▶ Цель задания: Согласно тексту для чтения, какие края решил объехать Винни?

▶ Текст для чтения:
Выяснилось, что, несмотря на все красноречие, Лонги вряд ли мог справиться с Руни, если не придумать что-нибудь сверхъестественное. И Винни придумал: он решил объехать Калабрию с Сицилией и навестить родственников тех, кто работал в нью-йоркском порту. По возвращении он должен был привезти весточки нескольким сотням семей грузчиков. Помимо явной, но действенной мелодраматичности, план обладал еще одним несомненным достоинством. Сотни итальянских грузчиков имели по две семьи — там и здесь, — то есть по две супруги и детей от разных браков. В большинстве случаев это не был обман ни той ни другой жены, тем более что первой по возможности высылались деньги. Первую семью навещать удавалось редко, и то чаще затем, чтобы завести еще одного ребенка. В силу финансовых трудностей поездки совершались всего раз в пять-шесть, а то и более лет. Поэтому, если кто-то привозил вести с родины, грузчики были у него в неоплатном долгу, а что может быть естественнее, чем вернуть долг, отдав на выборах голос за оказавшего тебе услугу кандидата.

▶ Доступные данные:
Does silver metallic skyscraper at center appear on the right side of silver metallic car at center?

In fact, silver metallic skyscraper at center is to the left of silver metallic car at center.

▶ Ответ к заданию: Калабрию и Сицилию.